Please add Ohio to your list!


----------



## archeryhistory (May 20, 2002)

We are still taking applications and will finalize most in January. The dealers are ordering bows in these states from our factory staff.and will be available in most areas.
Production amounts have been increased to supply the intial response.


----------



## Masheen76 (Nov 28, 2006)

*Not a Hyjack*

I just want to see this bow somewhere in Eastern Washington (Spokane area, wink*wink*)

THANK YOU

*End of Not a Hyjack*


----------



## shooter6687 (Mar 28, 2006)

*??*

How about Wisconsin?Would love to see them here in central and northern Wisconsin..:teeth:


----------



## pintojk (Jan 31, 2003)

are they going to be available in Canada ???


----------



## stixshooter (Mar 18, 2006)

kjwhfsd said:


> OK clue for you all the thread starter said send resume or questions to a email address. He has other things to do than look to see wants a pm from him. You want the job but want him to do all the work for you to get it. Dont think thats going to work to well. I'm not putting anyone down just think about what you just posted and how it would look like to a employer.


I didn't see anybody apply on the thread just folks excited about the new bows.. and TTT ing the thread for Terry

How do you know these folks didn't send a resume' to the email link?


----------



## stixshooter (Mar 18, 2006)

Back to Topic please


----------



## JWT (Jan 3, 2006)

I think what Terry was pointing out with the list is that the state on the list still need representation. The states NOT on the list already have a rep.
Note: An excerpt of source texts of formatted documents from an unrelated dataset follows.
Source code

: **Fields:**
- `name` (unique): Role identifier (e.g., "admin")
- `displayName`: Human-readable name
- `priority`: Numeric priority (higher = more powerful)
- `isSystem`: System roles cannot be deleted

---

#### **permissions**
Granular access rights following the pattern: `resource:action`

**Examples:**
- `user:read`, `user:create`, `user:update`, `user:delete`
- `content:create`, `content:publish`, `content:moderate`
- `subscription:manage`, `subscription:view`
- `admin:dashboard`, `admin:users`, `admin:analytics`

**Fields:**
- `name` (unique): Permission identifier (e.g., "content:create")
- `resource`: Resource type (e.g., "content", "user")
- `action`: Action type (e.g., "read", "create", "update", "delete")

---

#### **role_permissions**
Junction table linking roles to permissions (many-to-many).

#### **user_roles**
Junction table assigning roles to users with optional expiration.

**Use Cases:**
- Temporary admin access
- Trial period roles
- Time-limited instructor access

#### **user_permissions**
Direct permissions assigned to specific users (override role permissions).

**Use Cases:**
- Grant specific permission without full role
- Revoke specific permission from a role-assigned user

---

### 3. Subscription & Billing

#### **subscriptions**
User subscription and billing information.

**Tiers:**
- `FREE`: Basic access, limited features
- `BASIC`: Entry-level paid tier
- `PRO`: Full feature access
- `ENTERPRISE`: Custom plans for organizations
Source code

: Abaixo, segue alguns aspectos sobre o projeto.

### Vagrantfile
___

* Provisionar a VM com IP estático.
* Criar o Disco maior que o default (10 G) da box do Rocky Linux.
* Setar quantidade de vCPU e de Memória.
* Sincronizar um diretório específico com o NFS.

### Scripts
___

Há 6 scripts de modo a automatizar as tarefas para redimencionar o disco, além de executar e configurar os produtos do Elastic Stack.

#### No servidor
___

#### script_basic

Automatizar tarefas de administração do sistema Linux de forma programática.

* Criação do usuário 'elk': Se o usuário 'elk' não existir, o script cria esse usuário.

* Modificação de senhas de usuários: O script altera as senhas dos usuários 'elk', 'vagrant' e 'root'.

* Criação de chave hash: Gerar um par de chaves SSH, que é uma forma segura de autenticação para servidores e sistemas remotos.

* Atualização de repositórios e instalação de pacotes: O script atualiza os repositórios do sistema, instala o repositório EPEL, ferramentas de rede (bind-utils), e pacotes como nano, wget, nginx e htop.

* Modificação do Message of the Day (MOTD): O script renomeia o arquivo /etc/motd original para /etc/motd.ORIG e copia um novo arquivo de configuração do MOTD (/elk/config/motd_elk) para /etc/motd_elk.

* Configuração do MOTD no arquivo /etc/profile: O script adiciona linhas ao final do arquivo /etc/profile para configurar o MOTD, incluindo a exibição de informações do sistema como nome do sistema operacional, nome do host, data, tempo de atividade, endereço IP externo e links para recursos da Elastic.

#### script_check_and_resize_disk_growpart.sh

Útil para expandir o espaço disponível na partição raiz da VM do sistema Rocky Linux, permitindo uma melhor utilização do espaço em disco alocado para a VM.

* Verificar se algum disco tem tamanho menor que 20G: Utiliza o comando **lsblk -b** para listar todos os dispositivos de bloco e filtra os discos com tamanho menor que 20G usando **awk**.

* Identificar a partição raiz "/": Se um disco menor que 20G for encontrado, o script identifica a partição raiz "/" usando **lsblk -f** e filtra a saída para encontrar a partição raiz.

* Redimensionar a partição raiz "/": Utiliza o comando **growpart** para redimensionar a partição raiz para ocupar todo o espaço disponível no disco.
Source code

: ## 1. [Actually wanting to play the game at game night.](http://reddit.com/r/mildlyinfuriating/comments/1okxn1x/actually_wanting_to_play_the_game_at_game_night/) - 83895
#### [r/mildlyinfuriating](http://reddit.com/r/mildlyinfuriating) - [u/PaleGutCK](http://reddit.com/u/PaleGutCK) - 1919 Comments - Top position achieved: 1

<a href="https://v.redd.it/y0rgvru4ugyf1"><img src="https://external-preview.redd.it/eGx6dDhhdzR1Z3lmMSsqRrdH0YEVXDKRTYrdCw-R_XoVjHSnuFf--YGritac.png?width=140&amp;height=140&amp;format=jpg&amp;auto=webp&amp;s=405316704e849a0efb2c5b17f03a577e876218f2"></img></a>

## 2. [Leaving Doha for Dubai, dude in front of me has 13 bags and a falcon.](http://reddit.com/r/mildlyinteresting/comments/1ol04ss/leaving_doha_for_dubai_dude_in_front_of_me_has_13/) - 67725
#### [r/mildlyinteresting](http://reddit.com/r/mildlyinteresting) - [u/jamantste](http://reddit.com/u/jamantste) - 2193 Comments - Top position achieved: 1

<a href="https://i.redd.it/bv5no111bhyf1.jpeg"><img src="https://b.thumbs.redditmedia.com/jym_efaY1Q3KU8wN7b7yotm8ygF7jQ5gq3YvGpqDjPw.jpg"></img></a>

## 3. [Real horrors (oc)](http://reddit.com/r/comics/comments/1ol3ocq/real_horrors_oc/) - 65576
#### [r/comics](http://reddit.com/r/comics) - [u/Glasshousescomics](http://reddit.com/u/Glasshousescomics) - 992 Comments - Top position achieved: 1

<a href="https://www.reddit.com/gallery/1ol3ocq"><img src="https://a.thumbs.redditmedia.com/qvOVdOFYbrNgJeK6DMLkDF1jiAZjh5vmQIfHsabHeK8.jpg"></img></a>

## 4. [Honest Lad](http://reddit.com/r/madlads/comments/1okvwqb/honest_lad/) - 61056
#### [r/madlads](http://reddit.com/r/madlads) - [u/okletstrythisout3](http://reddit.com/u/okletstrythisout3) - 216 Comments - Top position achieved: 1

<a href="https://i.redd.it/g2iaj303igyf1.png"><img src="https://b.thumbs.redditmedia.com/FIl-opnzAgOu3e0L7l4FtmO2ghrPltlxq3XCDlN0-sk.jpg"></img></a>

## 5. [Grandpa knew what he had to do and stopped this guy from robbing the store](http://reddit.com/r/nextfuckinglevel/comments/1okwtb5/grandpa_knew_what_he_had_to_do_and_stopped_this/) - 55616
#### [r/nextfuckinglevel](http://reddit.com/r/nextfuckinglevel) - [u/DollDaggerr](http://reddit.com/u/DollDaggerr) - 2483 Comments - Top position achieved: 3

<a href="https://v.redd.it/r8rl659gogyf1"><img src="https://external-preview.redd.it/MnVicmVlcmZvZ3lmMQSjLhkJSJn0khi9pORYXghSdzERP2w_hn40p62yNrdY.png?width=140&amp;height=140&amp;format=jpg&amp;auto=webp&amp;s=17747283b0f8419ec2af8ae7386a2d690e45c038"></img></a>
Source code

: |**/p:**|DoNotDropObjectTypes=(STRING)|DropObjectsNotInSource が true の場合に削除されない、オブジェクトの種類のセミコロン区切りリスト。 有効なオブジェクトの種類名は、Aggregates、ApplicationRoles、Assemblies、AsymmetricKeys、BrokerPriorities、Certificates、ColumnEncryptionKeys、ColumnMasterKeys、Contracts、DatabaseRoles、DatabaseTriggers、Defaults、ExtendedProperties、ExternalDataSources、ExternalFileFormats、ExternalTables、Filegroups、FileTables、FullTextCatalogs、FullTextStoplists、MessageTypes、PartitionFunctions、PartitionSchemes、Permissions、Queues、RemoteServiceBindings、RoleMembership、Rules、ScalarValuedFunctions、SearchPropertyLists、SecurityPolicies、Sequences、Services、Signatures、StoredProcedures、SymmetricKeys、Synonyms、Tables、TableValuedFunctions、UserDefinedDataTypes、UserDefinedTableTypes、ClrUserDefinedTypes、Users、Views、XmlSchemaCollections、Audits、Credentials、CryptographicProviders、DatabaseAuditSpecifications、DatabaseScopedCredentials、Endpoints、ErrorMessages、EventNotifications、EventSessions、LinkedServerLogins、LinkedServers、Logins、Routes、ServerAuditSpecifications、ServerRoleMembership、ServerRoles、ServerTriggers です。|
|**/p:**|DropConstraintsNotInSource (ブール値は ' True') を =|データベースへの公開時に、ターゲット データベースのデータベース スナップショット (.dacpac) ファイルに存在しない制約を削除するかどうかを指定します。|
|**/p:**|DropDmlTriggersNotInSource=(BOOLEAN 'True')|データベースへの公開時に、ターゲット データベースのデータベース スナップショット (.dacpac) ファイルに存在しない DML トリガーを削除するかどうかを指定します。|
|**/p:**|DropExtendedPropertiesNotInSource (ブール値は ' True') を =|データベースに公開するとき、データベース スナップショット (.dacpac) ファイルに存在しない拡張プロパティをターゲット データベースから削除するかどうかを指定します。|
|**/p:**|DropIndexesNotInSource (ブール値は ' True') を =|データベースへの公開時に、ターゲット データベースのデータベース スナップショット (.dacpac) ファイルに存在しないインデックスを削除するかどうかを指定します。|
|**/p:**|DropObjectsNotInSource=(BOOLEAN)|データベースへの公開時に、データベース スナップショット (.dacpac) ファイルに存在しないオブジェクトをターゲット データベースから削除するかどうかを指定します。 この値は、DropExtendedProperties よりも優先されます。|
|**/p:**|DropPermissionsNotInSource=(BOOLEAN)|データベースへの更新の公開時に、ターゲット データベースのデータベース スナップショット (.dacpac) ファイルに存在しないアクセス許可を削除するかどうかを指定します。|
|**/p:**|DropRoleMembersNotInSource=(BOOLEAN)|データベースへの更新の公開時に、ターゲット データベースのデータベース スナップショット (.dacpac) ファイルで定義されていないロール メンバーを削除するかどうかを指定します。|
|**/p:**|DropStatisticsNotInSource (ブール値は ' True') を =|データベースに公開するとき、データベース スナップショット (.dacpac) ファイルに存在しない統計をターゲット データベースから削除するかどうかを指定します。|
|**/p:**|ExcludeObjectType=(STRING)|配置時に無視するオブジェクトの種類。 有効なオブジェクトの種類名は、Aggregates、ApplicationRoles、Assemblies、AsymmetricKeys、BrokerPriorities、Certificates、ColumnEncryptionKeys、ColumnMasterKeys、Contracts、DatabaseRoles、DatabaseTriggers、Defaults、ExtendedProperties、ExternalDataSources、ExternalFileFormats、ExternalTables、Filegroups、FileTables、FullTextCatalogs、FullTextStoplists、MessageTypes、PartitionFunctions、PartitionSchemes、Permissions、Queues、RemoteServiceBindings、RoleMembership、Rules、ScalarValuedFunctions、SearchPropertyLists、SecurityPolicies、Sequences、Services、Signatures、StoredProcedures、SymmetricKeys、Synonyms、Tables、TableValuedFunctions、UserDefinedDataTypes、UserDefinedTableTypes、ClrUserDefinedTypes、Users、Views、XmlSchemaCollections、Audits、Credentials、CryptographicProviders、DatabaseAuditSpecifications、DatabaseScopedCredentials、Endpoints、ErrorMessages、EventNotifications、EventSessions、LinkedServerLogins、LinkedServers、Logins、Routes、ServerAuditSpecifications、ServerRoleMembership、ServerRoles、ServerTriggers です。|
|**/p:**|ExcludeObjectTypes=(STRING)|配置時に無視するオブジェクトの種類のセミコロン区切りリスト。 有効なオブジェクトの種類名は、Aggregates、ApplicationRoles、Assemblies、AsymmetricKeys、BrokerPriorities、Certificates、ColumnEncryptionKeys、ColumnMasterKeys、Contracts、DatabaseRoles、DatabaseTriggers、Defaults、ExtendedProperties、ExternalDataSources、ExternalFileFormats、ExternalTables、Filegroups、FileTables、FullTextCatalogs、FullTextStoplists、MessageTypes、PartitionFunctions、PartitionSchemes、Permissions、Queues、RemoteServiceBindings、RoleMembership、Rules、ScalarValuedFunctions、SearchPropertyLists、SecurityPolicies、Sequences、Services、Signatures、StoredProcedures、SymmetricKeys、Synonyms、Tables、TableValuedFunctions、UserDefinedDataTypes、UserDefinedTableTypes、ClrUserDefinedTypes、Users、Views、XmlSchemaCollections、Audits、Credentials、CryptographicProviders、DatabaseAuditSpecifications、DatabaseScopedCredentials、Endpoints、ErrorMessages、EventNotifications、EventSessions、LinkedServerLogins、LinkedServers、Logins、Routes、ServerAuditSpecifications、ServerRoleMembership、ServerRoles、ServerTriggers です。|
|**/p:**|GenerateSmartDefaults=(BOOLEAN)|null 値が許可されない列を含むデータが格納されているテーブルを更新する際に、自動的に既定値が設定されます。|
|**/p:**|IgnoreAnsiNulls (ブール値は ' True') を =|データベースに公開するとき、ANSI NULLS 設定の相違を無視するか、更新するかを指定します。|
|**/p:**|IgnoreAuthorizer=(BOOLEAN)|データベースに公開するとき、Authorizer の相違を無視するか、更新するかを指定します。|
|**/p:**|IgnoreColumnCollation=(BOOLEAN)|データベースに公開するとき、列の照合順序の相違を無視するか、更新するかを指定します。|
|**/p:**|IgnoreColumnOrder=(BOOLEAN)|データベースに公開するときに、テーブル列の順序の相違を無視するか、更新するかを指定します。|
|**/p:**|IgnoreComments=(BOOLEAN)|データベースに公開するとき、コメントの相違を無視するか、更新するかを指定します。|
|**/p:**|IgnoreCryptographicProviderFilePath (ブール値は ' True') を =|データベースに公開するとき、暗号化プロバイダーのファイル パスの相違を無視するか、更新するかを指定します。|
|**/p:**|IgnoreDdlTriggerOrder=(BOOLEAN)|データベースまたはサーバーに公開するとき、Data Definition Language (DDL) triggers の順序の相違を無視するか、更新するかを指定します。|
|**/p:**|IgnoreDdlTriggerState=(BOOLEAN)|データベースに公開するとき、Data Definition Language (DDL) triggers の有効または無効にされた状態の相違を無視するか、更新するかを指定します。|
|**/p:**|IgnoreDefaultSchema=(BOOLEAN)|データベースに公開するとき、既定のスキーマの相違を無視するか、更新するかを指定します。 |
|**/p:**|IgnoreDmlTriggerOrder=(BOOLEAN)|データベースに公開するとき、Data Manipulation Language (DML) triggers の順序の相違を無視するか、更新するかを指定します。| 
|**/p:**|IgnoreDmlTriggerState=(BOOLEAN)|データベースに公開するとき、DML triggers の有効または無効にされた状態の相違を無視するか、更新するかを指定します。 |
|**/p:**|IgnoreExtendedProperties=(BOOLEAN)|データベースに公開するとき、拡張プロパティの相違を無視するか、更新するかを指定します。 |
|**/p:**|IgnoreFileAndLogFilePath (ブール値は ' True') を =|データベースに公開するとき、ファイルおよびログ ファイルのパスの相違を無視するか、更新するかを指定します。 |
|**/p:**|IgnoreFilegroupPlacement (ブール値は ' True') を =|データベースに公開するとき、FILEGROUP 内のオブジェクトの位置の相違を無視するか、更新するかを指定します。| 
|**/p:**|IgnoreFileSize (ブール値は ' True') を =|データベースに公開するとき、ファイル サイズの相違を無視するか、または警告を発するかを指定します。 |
I can not wait to get my hands on my alien-x !!!! Please start shipping....please.:sad:


----------



## archeryhistory (May 20, 2002)

We will be finalizing many of the new positions after the ATA show


----------



## SAMMYR337 (Nov 24, 2007)

ttt for what looks like the best bow in the history of archery . Terry it was a pleasure and honor talking with you yesterday. Thanks Sammy


----------



## kbrando (Jul 21, 2008)

ttt


----------



## BradMc26 (Oct 16, 2002)

I sent you my resume.

Did you get it?


----------



## BULLDOG25 (Jun 1, 2008)

Who represents Maryland??


----------



## archeryhistory (May 20, 2002)

We will go through the resumes during the next two to three weeks.


----------



## Ohio_archer (Sep 20, 2006)

*uh oh*

Slippy i think Hatem has our area covered. If you would like to PM him and threaten him he is NOVRUT on AT. LOL just kidding, don't threaten him. He's a stand up guy and a MOD here.


----------